• **EXTRACTED ENTRIES**
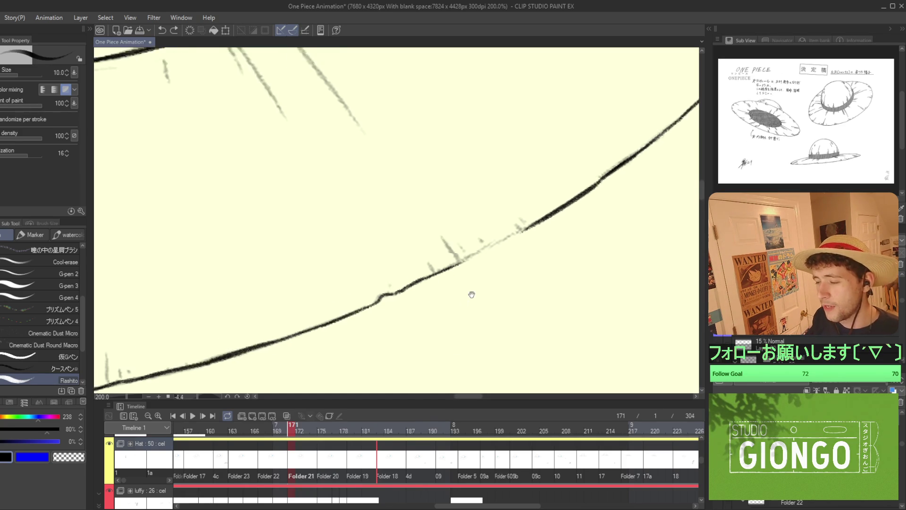
pyautogui.moveTo(472, 254)
pyautogui.mouseDown()
pyautogui.moveTo(462, 260)
pyautogui.moveTo(552, 212)
pyautogui.mouseUp()
pyautogui.scroll(-6, 551, 336)
pyautogui.press('Left')
# Compare neighbouring frames, then zoom in and ink two short hatch strokes above the brim.
pyautogui.press('Right')
pyautogui.press('Right')
pyautogui.press('Left')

• **PROBLEM TO SOLVE**
In the entries above, find every line with the word "pyautogui" and list it.

• **EXERCISE RESULT**
pyautogui.moveTo(472, 254)
pyautogui.mouseDown()
pyautogui.moveTo(462, 260)
pyautogui.moveTo(552, 212)
pyautogui.mouseUp()
pyautogui.scroll(-6, 551, 336)
pyautogui.press('Left')
pyautogui.press('Right')
pyautogui.press('Right')
pyautogui.press('Left')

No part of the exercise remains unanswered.